OM-Ant

They Never Learned Marketing. That Is Why They Are So Good At It.

There is a man who walks my street most mornings. He carries his goods on his head. No shop, no signage, no logo. Just him, the sun, and whatever he has decided to sell that week. Some mornings, it is phone chargers. Some mornings, it is cooking oil in small sachets. Once it was umbrellas, the week before the rains came, which is either good timing or good instinct. Probably both.

What he does not do is tell you what he is selling.

He tells you what your life would look like if you bought it.

Not “I have phone chargers.” It is “your phone will not die on you today.” Not “cooking oil, fresh stock.” It is “your soup will be ready before your husband gets home.” The product is almost beside the point. What he is selling, always, is the version of your day that goes better because you stopped and paid attention to him.

I have sat in marketing meetings that lasted three hours, but did not communicate half as much.

There is a concept that gets taught in business schools called the “jobs to be done” framework. The idea is simple: people do not buy products. They hire them to do a job in their lives. A person does not buy a drill because they want a drill. They buy it because they want a hole in the wall. They buy it because they want the painting hung. They buy it because they want the house to feel like home.

The framework has a name, a body of research, professors who have written books about it, and courses you can pay a lot of money to take.

The man walking my street never heard of it.

He has just been practising it every single morning because his livelihood depends on getting it right.

That is the thing about informal sellers that formal businesses keep missing.

They cannot afford to be vague. There is no awareness campaign, no brand recall study, no “we are playing the long game.” There is just this moment, this person walking past, this window of maybe four seconds before they are gone. Every word has to earn its place. Everything that does not move you toward yes gets cut, not in a brand review meeting six weeks later, but in real time, on the street, because it did not work yesterday.

That pressure produces clarity. The kind of clarity that most marketing teams spend entire quarters trying to manufacture.

The outcome-first pitch is not a technique the informal seller learned. It is what survived. Everything else got left behind because it did not convert.

There is something else they do that I find even harder to teach in a boardroom.

The local medicine sellers. The ones who set up at the roadside or appear at markets with their remedies, their roots, their preparations. They do not just tell you what the product does; they show you how it is made. Right there. The leaves, the bark, the proportions, the process. They walk you through all of it out loud, in public, to anyone who will stop and watch. Check TikTok lately. There are so many of them there.

And then at the end, they say: If you cannot find these ingredients yourself, I have them. If you do not have time to prepare it, I have it ready.

Think about what that move is doing.

It is the opposite of what most formal brands are taught to do. Protect the formula. Guard the process. Never show too much. The thinking is that if you give people everything, they will not need you.

But the medicine seller knows something more true than that. Showing you everything is not a risk. It is the proof. It says: I am so certain of what this does, I will teach you to make it yourself. The demonstration is the pitch. The transparency is the trust. And the trust is what closes the sale.

Because here is what they understand that the boardroom keeps forgetting: people are not really going to make it themselves. Life does not work that way. They are busy. The ingredients are scattered. The preparation is unfamiliar. What the demonstration does is not give the product away. It removes every remaining doubt.

By the time they say “contact me if you cannot find the ingredients,” you already believe in the product completely. Because you just watched someone who clearly believes in it more than anyone paid to sell it ever could.

That is a level of marketing confidence that most formal brands cannot get to. Not because they lack the product. But because they do not trust it enough, or their customer enough, to show everything and still believe the sale will come.

I think about this when I sit with campaign briefs.

We spend a lot of time describing the product.

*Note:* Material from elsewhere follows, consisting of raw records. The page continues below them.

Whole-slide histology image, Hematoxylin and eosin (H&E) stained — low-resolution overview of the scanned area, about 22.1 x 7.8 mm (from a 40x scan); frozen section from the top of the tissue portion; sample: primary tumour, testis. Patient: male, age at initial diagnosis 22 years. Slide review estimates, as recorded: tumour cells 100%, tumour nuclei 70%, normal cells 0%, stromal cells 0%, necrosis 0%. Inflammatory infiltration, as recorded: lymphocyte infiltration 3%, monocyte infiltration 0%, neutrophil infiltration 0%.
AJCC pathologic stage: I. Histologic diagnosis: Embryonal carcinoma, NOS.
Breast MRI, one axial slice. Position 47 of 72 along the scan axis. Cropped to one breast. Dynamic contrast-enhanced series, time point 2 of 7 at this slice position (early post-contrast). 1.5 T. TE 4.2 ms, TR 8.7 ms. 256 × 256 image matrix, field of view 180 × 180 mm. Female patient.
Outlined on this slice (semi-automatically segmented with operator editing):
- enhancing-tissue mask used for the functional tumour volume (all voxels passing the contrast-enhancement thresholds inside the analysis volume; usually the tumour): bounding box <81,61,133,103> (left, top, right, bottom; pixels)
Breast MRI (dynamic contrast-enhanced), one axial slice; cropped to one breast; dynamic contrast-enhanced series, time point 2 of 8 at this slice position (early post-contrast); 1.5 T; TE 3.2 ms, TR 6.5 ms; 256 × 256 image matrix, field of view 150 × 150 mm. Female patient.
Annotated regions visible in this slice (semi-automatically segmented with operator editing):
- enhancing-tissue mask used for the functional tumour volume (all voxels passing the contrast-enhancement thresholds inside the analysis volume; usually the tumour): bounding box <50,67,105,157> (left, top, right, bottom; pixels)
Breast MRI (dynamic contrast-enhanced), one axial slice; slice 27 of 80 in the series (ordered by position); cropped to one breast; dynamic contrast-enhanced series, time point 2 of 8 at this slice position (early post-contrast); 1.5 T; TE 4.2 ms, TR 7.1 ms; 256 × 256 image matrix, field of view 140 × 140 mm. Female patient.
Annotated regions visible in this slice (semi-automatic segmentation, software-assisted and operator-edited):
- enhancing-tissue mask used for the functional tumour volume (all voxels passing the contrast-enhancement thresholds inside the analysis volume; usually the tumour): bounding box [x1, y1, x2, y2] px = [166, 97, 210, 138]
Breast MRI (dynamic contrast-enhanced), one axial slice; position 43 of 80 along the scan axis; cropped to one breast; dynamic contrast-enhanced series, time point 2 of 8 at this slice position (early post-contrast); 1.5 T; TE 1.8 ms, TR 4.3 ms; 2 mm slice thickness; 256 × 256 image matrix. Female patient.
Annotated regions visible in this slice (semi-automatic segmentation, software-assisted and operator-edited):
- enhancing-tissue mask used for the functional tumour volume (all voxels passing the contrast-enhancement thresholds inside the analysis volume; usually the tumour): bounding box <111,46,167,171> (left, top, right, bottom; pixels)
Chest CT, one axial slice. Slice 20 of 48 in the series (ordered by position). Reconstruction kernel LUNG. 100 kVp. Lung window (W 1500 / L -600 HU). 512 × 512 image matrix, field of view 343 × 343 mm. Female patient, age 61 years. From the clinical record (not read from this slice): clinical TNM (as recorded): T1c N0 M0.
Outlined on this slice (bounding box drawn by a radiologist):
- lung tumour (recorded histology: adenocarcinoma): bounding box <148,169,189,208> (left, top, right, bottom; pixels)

Its features, its qualities, what makes it different from the last version of itself. We talk about what it is before we ever get to what it does for you. And even then, what it does is often written in the language of the brand rather than the language of the person standing in the heat deciding whether to stop walking or keep going.

We build personas. We run focus groups. We brief agencies. We review copy, revise it, align it with the brand voice, get it signed off, and send it out into the world, hoping it lands.

The man on my street does all of that in four seconds. In his head. While balancing things on it.

I am not saying throw out the strategy. I am not saying informal is always better than structured. There are things that scaling requires that a street seller does not need to worry about.

But I am saying that somewhere between the brief and the final approved copy, something often gets lost. The human being on the other end. The specific moment in their day that your product is supposed to improve. The outcome they are actually trying to get to.

They remember that. We keep forgetting it.

We optimise for impressions. They optimise for the sale.

One of those is a business metric. The other is a conversation with a real person about their real life.

The best marketing has always been the second one. We just built enough infrastructure around it that we sometimes forget which one actually matters.